Review: Howl’s Moving Castle premiere with cast
The premier of HOWL’S MOVING CASTLE, shown in the English-dubbed version at El Capitan Theatre on Thursday, June 9, 2005, was a rousing experience for fans of animation master Hayao Miyazaki. Unfortunately, the Japanese writer-director was not on the panel discussing the film before the screening, but there was some informative and amusing commentary from moderator Charles Solomon (an animation expert), actresses Jean Simmons and Emily Mortimer, the screenwriting team of Cindy and Donald Hewitt (who provided the English-language dialogue), and a handful of Disney-Pixar people who supervised the dubbing of the film for American audiences.
Some of the interesting tidbits:
The lead character of Sophie, a young woman who is turned into a ninety-year-old crone by a witch’s curse, was voiced by a single actress in the Japanese version, but the American audio track splits the character into “young” and “old” voices, the first by Mortimer, the second by veteran actress Simmons. Simmons was chosen because she could convey not just a mature-sounding voice but a sense of youthful vigor masked by visible age. Mortimer was selected because she could sound like a younger version of Simmons (specifically, the filmmakers listened to Simmons’ old films like SPARTACUS).
The role of the Witch of the Waste was given to Lauren Bacall (whose career stretches all the way back to classic 1940s films like TO HAVE AND HAVE NOT). The filmmakers were worried that the actress, once an icon of glamour, would be insulted by the choice of character, warning her, “This character is a bit despicable.” Bacall’s response: “Darling, I was born to play despicable!”
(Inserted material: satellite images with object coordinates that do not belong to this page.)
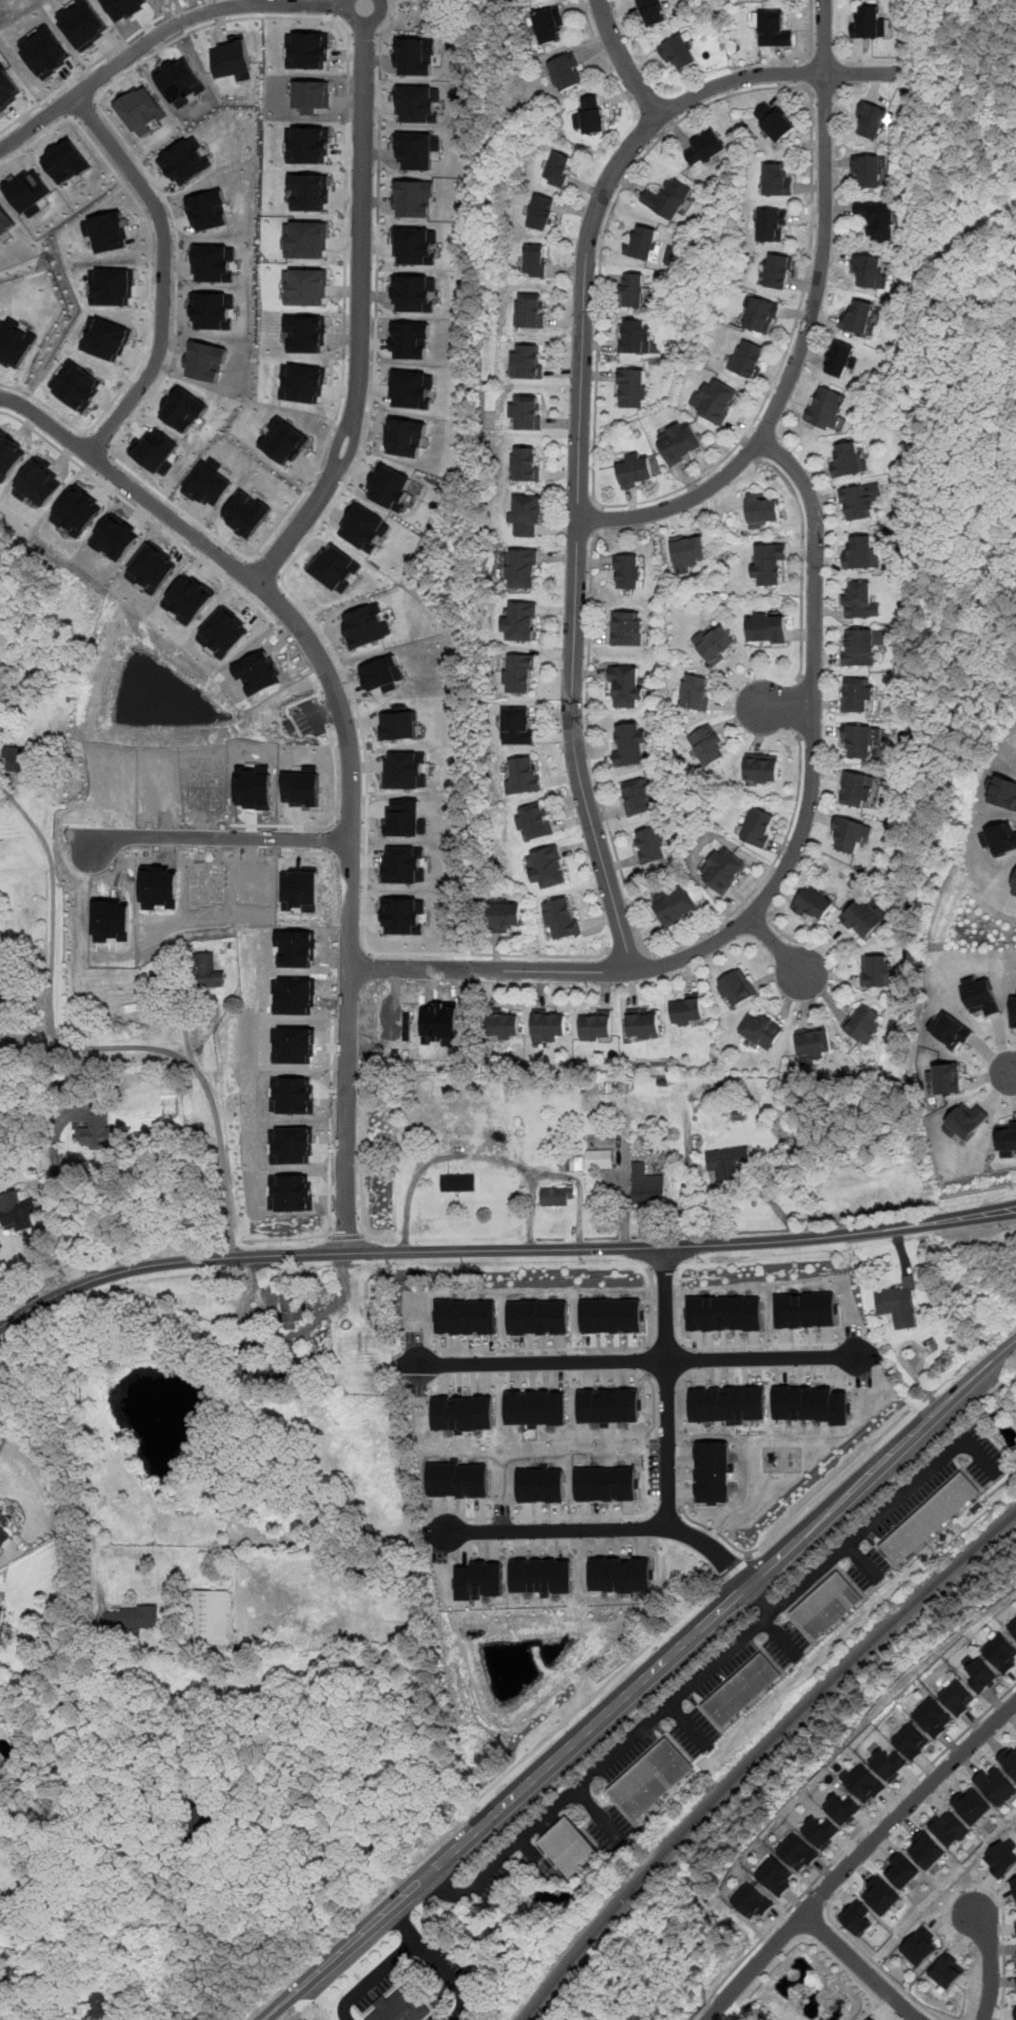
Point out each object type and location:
building: (652, 12)
park: (407, 18)
road: (408, 20)
building: (866, 21)
building: (549, 26)
road: (165, 28)
building: (773, 28)
road: (142, 29)
road: (811, 30)
road: (364, 34)
building: (307, 50)
building: (46, 51)
building: (678, 53)
building: (415, 56)
building: (232, 59)
road: (826, 59)
road: (867, 60)
road: (604, 61)
road: (622, 61)
building: (566, 73)
road: (808, 74)
building: (179, 81)
road: (800, 86)
building: (8, 87)
building: (312, 95)
road: (44, 100)
building: (416, 103)
road: (59, 106)
road: (85, 110)
building: (140, 110)
road: (347, 111)
building: (589, 117)
building: (872, 118)
building: (774, 120)
road: (649, 125)
building: (308, 144)
building: (704, 149)
building: (416, 150)
building: (65, 161)
building: (184, 161)
building: (868, 169)
building: (558, 170)
building: (776, 179)
building: (28, 191)
building: (310, 191)
building: (412, 198)
building: (667, 198)
building: (206, 210)
building: (541, 213)
building: (877, 219)
building: (5, 220)
building: (773, 224)
building: (107, 231)
building: (307, 239)
building: (643, 242)
building: (414, 245)
building: (213, 262)
building: (535, 262)
road: (149, 264)
building: (868, 269)
building: (778, 271)
road: (163, 272)
building: (306, 286)
building: (111, 287)
building: (633, 289)
building: (413, 293)
road: (360, 305)
building: (212, 310)
building: (529, 310)
building: (759, 314)
building: (859, 317)
road: (808, 327)
building: (307, 333)
building: (635, 337)
building: (105, 338)
building: (409, 340)
building: (14, 344)
building: (840, 358)
building: (749, 359)
building: (205, 360)
building: (525, 361)
building: (302, 383)
building: (76, 384)
road: (14, 387)
building: (411, 388)
building: (634, 388)
building: (715, 400)
building: (183, 408)
building: (826, 408)
building: (524, 412)
road: (580, 413)
road: (368, 416)
building: (406, 436)
road: (100, 439)
building: (284, 441)
building: (679, 443)
building: (157, 450)
road: (749, 450)
building: (8, 454)
building: (847, 459)
building: (526, 463)
road: (104, 465)
road: (83, 467)
building: (635, 470)
building: (39, 483)
building: (209, 483)
building: (389, 486)
building: (858, 501)
building: (761, 510)
building: (78, 511)
building: (246, 513)
building: (527, 514)
road: (596, 519)
building: (363, 527)
building: (117, 536)
building: (860, 552)
building: (689, 553)
road: (802, 560)
building: (772, 563)
road: (268, 567)
building: (335, 568)
building: (521, 568)
road: (240, 570)
building: (628, 571)
building: (861, 601)
building: (520, 620)
building: (365, 626)
building: (628, 628)
building: (771, 628)
building: (717, 644)
building: (861, 645)
building: (382, 673)
building: (519, 675)
road: (333, 685)
building: (628, 685)
building: (696, 692)
building: (857, 695)
road: (306, 698)
road: (799, 706)
road: (782, 707)
road: (323, 709)
parking lot: (309, 720)
building: (398, 725)
building: (518, 726)
building: (858, 742)
road: (349, 744)
building: (632, 744)
road: (589, 745)
building: (708, 747)
building: (17, 758)
building: (761, 769)
building: (405, 770)
building: (523, 776)
building: (855, 787)
building: (1004, 791)
building: (639, 796)
building: (405, 818)
road: (350, 821)
building: (534, 822)
road: (248, 825)
building: (757, 827)
building: (851, 834)
road: (218, 837)
building: (1001, 838)
building: (651, 844)
building: (547, 867)
building: (723, 870)
road: (765, 875)
road: (781, 878)
road: (334, 883)
building: (1015, 883)
building: (1014, 890)
building: (814, 904)
building: (675, 906)
building: (402, 913)
building: (507, 916)
building: (562, 918)
building: (863, 921)
road: (778, 948)
road: (626, 952)
road: (410, 953)
building: (211, 971)
building: (876, 971)
building: (1, 981)
building: (736, 988)
building: (982, 996)
building: (1013, 1010)
building: (687, 1011)
building: (643, 1023)
building: (549, 1024)
building: (596, 1024)
building: (864, 1024)
building: (503, 1025)
building: (761, 1029)
building: (951, 1030)
building: (814, 1043)
road: (88, 1047)
road: (1011, 1074)
building: (948, 1078)
building: (967, 1121)
building: (95, 1129)
building: (1007, 1136)
building: (600, 1159)
building: (727, 1162)
building: (571, 1163)
road: (361, 1166)
building: (458, 1182)
building: (646, 1184)
road: (978, 1191)
building: (557, 1195)
building: (18, 1212)
road: (77, 1230)
road: (326, 1235)
road: (363, 1235)
road: (345, 1237)
road: (303, 1238)
road: (502, 1249)
building: (898, 1304)
building: (807, 1309)
building: (293, 1311)
building: (725, 1312)
building: (612, 1315)
building: (466, 1316)
building: (539, 1316)
road: (759, 1344)
road: (665, 1345)
road: (562, 1348)
building: (296, 1352)
road: (636, 1360)
road: (649, 1360)
road: (666, 1386)
building: (728, 1403)
building: (811, 1404)
building: (609, 1405)
building: (536, 1407)
building: (463, 1411)
building: (713, 1471)
building: (458, 1479)
road: (829, 1482)
building: (542, 1484)
building: (606, 1484)
road: (887, 1488)
road: (651, 1506)
road: (652, 1509)
road: (666, 1509)
road: (750, 1510)
road: (478, 1518)
road: (503, 1518)
building: (929, 1519)
road: (604, 1528)
road: (715, 1531)
building: (5, 1534)
road: (10, 1554)
road: (862, 1562)
road: (732, 1571)
building: (620, 1573)
building: (542, 1574)
building: (480, 1580)
road: (760, 1596)
road: (763, 1600)
road: (720, 1606)
building: (827, 1607)
building: (211, 1615)
building: (132, 1617)
building: (1, 1623)
building: (1013, 1626)
road: (781, 1639)
road: (735, 1646)
building: (1001, 1652)
building: (980, 1673)
building: (742, 1690)
road: (0, 1692)
road: (595, 1693)
building: (957, 1700)
building: (1, 1717)
building: (932, 1717)
road: (689, 1725)
road: (606, 1741)
building: (910, 1741)
railway: (757, 1753)
building: (1008, 1761)
building: (888, 1762)
building: (650, 1779)
building: (863, 1783)
building: (995, 1785)
building: (970, 1806)
building: (842, 1809)
road: (598, 1814)
building: (949, 1828)
building: (820, 1832)
road: (848, 1845)
road: (305, 1846)
building: (567, 1847)
building: (926, 1849)
building: (798, 1852)
road: (531, 1853)
road: (858, 1857)
building: (1000, 1859)
building: (902, 1870)
building: (775, 1876)
road: (418, 1881)
building: (1014, 1888)
road: (809, 1890)
road: (448, 1892)
building: (881, 1896)
road: (818, 1898)
building: (751, 1901)
building: (857, 1921)
road: (402, 1922)
road: (1003, 1934)
building: (918, 1947)
road: (335, 1953)
road: (990, 1964)
road: (860, 1966)
road: (879, 1966)
building: (948, 1971)
road: (372, 1976)
road: (450, 1977)
building: (401, 2006)
building: (97, 2007)
building: (870, 2019)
Christian Bale landed the role of the ambivalent wizard Howl after his agent supplied a voice clip of the actor from BATMAN BEGINS. The casting is appropriate, since Howl (like Bruce Wayne) leads a bit of a double-life, turning into a winged bird-like monster at night.
After completing the dub, the film was screened in New York, with Miyazaki in attendance. To the surprise of the American filmmakers, Miyazaki sat through the dubbed version (he has a reputation for walking out in the past). Afterwards, the Americans asked Miyazaki’s translator to inquire whether he had liked the film. She warned them not to ask unless they wanted to hear the truth “because he’ll tell you, so if you don’t want to know, don’t ask.” The Americans asked; the translator translated; Miyazaki bowed and told them “good job.”
Jean Simmons called the dubbing process a “learning experience.” Unlike American animation, which records voices first and then animates the characters to match, Japanese anime is filmed first and dubbed later. (Perhaps jokingly, Miyazaki told the American dubbers that he uses this method so that he has complete control over how the actors read their lines). The trick, of course, is to get in character while standing in a sound booth watching through a window as the film unspools on a screen in a black room next door.
Under the circumstances, dialogue is difficult enough; almost as tricky is conveying the inarticulate part of the performance — for example, the strain Old Sophie endures when climbing a mountain of stairs while hauling an asthmatic dog along with her. “I never huffed and puffed so much in my life!” said Simmons.
Mortimer agreed, laughing, “It was almost like making a porn film — there was so much gasping and panting!”
By this time, the children in the audience were getting a bit antsy for the beginning of the film. Not surprisingly, in a city as diverse as Los Angeles, this Japanese family-oriented film attracted a fair number of Asian-Americans with young children. (The little boy a few seats down from me was a dead ringer for Toshio from THE GRUDGE; I kept looking around for his ghostly mother Kayako to materialize – the anticipation of which lent the screening an edge it might not otherwise have had.)
The film that unreeled was fairly typical Miyazaki, in all its strengths and weaknesses: it’s beautiful and filled with numerous heart-felt story elements and themes (about greed, cowardice, war, etc), but as is often the case, how these elements connect on a plot level is not as important as how beautifully they are rendered on screen. The film is filled with amusing characters and bizarre images (like a legless scarecrow hopping about on its wooden post), but you’d be hard-pressed to explain the logic of the film’s happy ending (at least three curses are lifted in the last few minutes, but the details of how this is achieved are glossed over).
Ultimately, the film is not as impressive as Miyazaki’s ambitious PRINCESS MONONOKE, but it captures the pastoral beauty and charm that we have come to expect from the creator of LAPUTA: CASTLE IN THE SKY and MY NEIGHBOR TOTORO. That’s more than enough to make it worth seeing.